Fortunately, Albuquerque is pretty laid back when it comes to race, and pretty much everything else, too. That includes seating on the bus – more specifically, the riders who’ve taken up two seats, one for them and one for their stuff. In fact, most standing riders will let empty seats go unoccupied if it means having to squeeze in between two other riders, or past the rider in the aisle seat. We’re a pretty live-and-let-live group, generally speaking.

That’s most of the time, not all of the time.

One regular recently told me about a rider who challenged another rider who didn’t want to give up the seat next to him. The regular recounts the conversation as going something like this: “Listen, I paid for a seat on the bus. Did you pay for two seats? Because if you did, I’ll stand. But I’m pretty sure you only have a ticket for one of these seats.”

He got his seat.

My experience is there’s a lot more thoughtfulness among the ridership than not. I’m thinking of the day before I began writing this. I was on my way home, standing in the aisle of a packed bus by a double seat occupied by a woman and her large shopping bag.

“Sir? Sir?”

It took me a minute to realize she was calling to me.

“Do you want to sit down?”

I thought about her shopping bag and my backpack and I told her I was fine.

She was a big lady, but she proceeded to move the shopping bag to her lap and empty the seat for me anyway. The effort was awkward, and she didn’t look comfortable when she was done. I really would rather have stayed standing. But I couldn’t ignore this act of consideration on her part, so I sat down next to her and piled my backpack in my lap.

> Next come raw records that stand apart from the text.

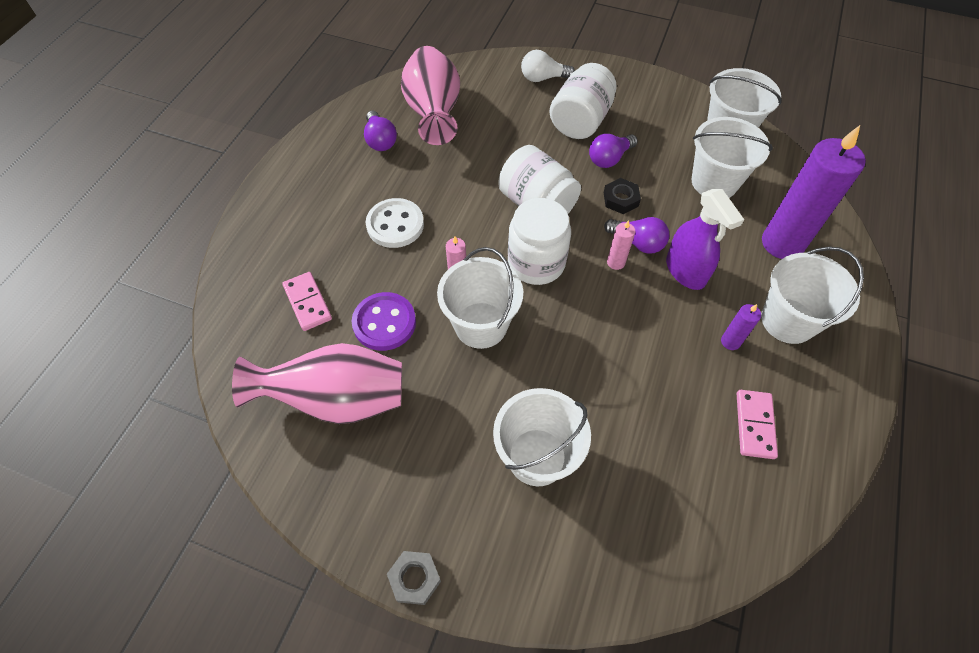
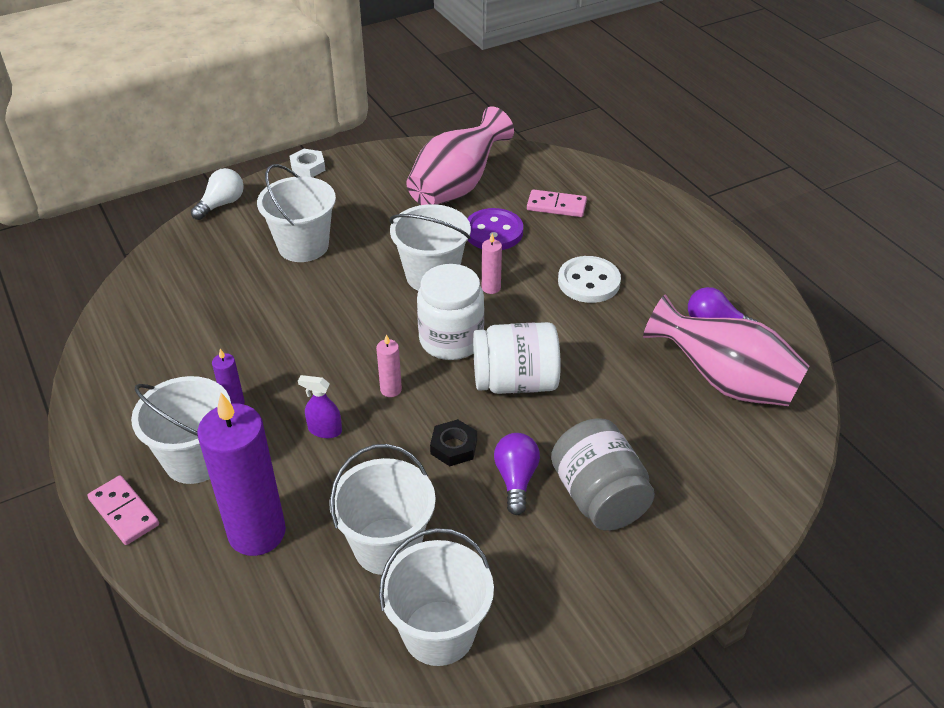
camera: 130 degrees right, 15 degrees down
grey nut [387,551,441,605] -> white nut [290,149,325,177]
white light bulb [521,50,575,82] -> white light bulb moved to [191,168,244,220]
white jar [550,63,617,139] -> grey jar [551,418,655,531]
purple light bulb [604,217,669,254] -> none
purple spray bottle [666,189,744,290] -> purple spray bottle [298,375,342,438], size x0.56
pink domino [737,390,778,459] -> pink domino moved to [87,475,159,545]

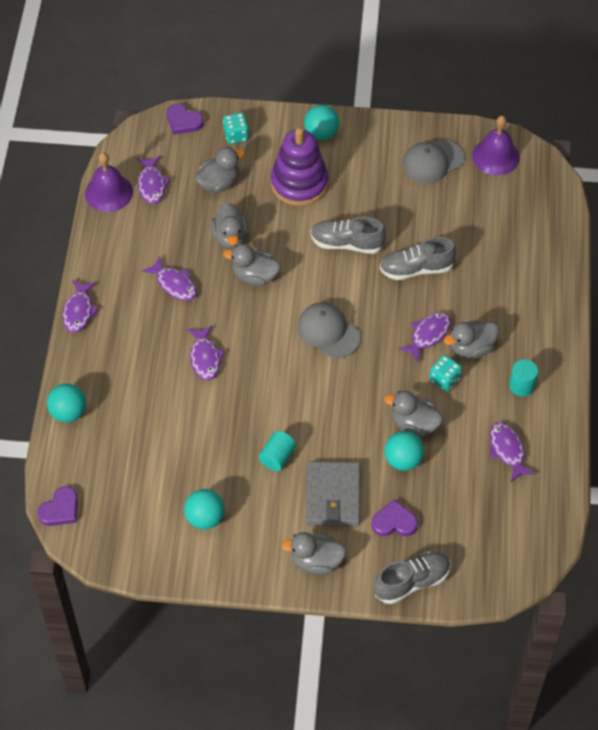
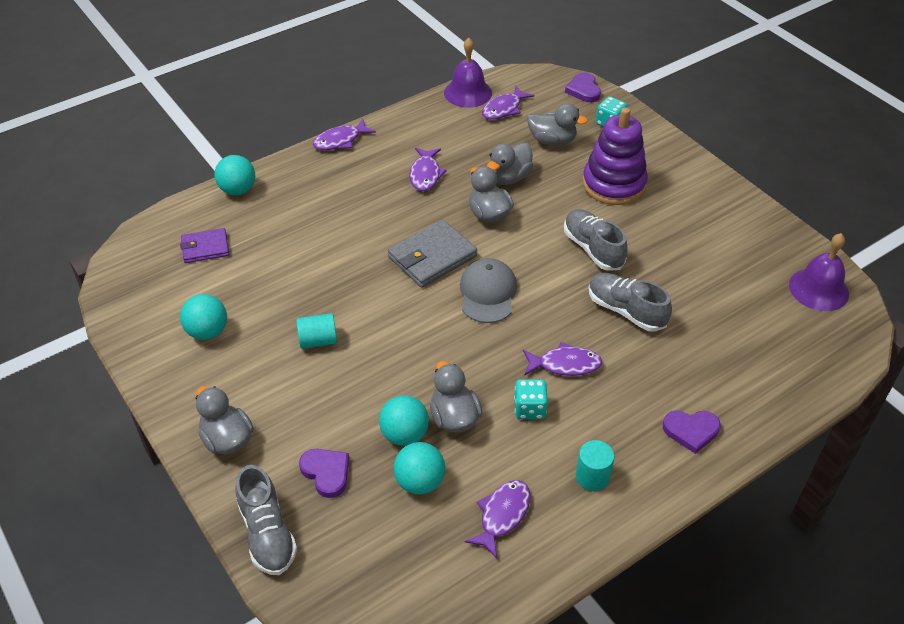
camera: 50 degrees right, 10 degrees down
purple heart [37,486,78,526] -> purple heart moved to [663,410,721,454]
purple fish [187,325,225,380] -> none
turquoise ball [304,105,339,140] -> turquoise ball moved to [394,442,445,494]
grey wallet [306,461,360,526] -> grey wallet moved to [388,219,477,288]
grey shoe [374,552,451,604] -> grey shoe turned 45 degrees clockwise [235,465,297,575]
grey cap [402,139,464,183] -> none
grey duck [444,320,499,358] -> none
none -> purple wallet [180,228,229,263]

“Thank you,” I said, and meant it.

And now I’m remembering one of the regulars who puts all her stuff in the window seat and sits in the aisle seat. She busies herself with a book or with scrolling through her mobile. But as we get closer to town and seats become less and less available, she gathers up her stuff and moves herself to the window seat, freeing up the easier-to-access aisle seat. Such awareness, such thoughtfulness, every morning, never fails to impress me.

And I remember one of the early “shorts” when I wrote about a kid who gave up his seat for me. And how there’s another story exactly like it in the queue, the only difference being some other old guy is the beneficiary of some young kid’s thoughtfulness.

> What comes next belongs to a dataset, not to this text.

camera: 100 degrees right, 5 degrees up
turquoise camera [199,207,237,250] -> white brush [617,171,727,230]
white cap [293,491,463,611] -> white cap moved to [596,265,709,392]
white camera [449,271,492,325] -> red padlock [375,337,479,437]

Still more such stories have bubbled up as I write this. The point is that, for every time you see someone’s lack of civility, whether from thoughtlessness or a self-centered sense of prerogative, there’s a whole bunch more of people’s kindness and consideration for their co-riders.

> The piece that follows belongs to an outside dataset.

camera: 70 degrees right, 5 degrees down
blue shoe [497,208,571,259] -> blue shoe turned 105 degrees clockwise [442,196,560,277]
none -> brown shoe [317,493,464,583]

A special salute to the driver of the 400 at the beginning of this story. I suspect looking out for the kids to the degree he did isn’t really in his job description. But it was the right thing to do. And it was a fine example for all of us.

Thank you, driver.
__________

The photo at the top of this story is titled “Yes my bag needs its own seat” and is posted with the kind permission of Plaid Ninja. You can see this and all Plaid Ninja’s photos on Flickr at: http://www.flickr.com/photos/rhoran/2333673101/


5 Comments:

Anonymous Anonymous said...

Hey, Old Boy, I suspect as the years move on, more and more people (including pregnant women) will be offering to give up their seat to you.
Good Story. BBBH

7:58 AM  
Anonymous martin said...

I spent a year in Tunisia and never got tired of seeing elderly ladies exert their social standing over school boys to get a seat. Seats were at quite a premium. Buses there would be crammed completely full.

One more thing about the social etiquette - Old ladies are expected to give up a seat for old men, but most men decline the offer.

12:05 PM  
Blogger Busboy said...

@ Anonymous: It's already happened (see Bus Story # 45 in August, 2007). Well, no pregnant women yet.

@ martin: I'd love to see how that social standing gets exerted. Those kinds of interactions are really are among the most fascinating bus stories.

I like and admire your blog. I also gather from your comment you and your family are no longer in Tunisia. Are you in the States?

3:16 AM  
Anonymous Anonymous said...

I got one for ya:

http://www.seathogs.com/

6:56 AM  
Blogger Busboy said...

I wish I'd known about the seathogs site when I posted this story! Thanks for sending this.